Congressional Democrats pounced. “Ambassador Kislyak . . . also attends the Republican Party convention and meets with Carter Page and additional Trump advisors,” Representative Adam Schiff (D-Calif.) said during a March 2017 hearing of the House Intelligence Committee. “Ambassador Kislyak also met with National Campaign committee chair and now-Attorney General Jeff Sessions.”
(Earlier that month, based on a recommendation by Justice Department staff, Sessions had recusedhimself from any matters related to the investigation into the Trump campaign due to his pre-election interactions with Kislyak and alleged attempts to cover-up the meetings.)
A May 2017 Washington Post article claimed Kislyak told Moscow that it was Kushner, not him, who was seeking a “secret communications channel” between the Trump campaign and the Kremlin.
But it was Kislyak’s role in the Michael Flynn debacle that is the most suspicious and caused the greatest personal and professional damage to Trump’s short-lived national security advisor. The envoy reached out numerous times to Flynn during the transition, including the night before the Obama administration would announce weak sanctions against Moscow for election meddling on December 28, 2016. The subject of those calls, including how the Kremlin would respond to the sanctions, eventually landed Flynn in legal trouble.
Sally Yates, the acting attorney general for 10 days and a Trump-hating partisan, told the White House shortly after the inauguration that Flynn was in violation of the never-enforced Logan Act for attempting to undermine U.S. foreign policy. When that tactic didn’t work, several officials illegally leaked details about Flynn’s calls with Kislyak to the media and suggested Flynn lied to the public about what had been discussed.

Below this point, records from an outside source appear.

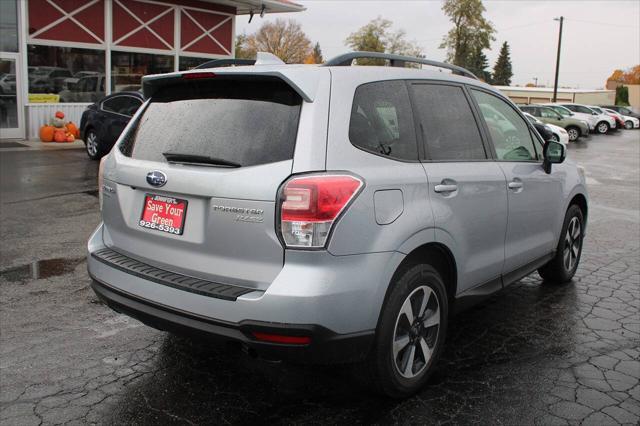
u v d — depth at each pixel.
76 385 3.50
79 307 4.77
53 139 16.89
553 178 4.88
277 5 20.72
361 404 3.32
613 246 7.12
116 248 3.54
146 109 3.64
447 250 3.50
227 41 21.25
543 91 70.12
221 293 2.83
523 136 4.69
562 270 5.42
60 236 6.99
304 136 2.87
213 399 3.36
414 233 3.16
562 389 3.51
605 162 18.47
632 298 5.20
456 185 3.56
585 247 7.06
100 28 17.81
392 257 3.03
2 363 3.76
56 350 3.96
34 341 4.10
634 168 16.70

Flynn resigned in February 2017 amid pressure by the Trump White House and later pleaded guilty to one count of lying to federal investigators about the Kislyak calls.
And there is another odd angle to the Kislyak mystery that still is unresolved. The ambassador apparently received a $120,000 payment 10 days after the 2016 election. “Employees at Citibank raised an alarm about the transaction because it didn’t fit with prior payroll patterns and because he immediately split the money in half, sending it by two wire transfers to a separate account he maintained in Russia,” BuzzFeed reported in January 2018. It’s unclear whether this payment remains is under investigation by Congress or the FBI.
It will take months, maybe years, to fully vet all of the information contained in the Mueller report and give renewed scrutiny to the key players in the saga. But Kislyak’s central role, coupled with his close ties to the Obama White House, requires more immediate attention.
If the Russian ambassador to the United States was indeed acting at the direction of American political operatives to infiltrate a rival presidential campaign, influence a presidential election and taint an incoming administration, we can add yet another example of norm-breaking behavior to the long list of malfeasance and misconduct related to the Trump-Russia collusion hoax.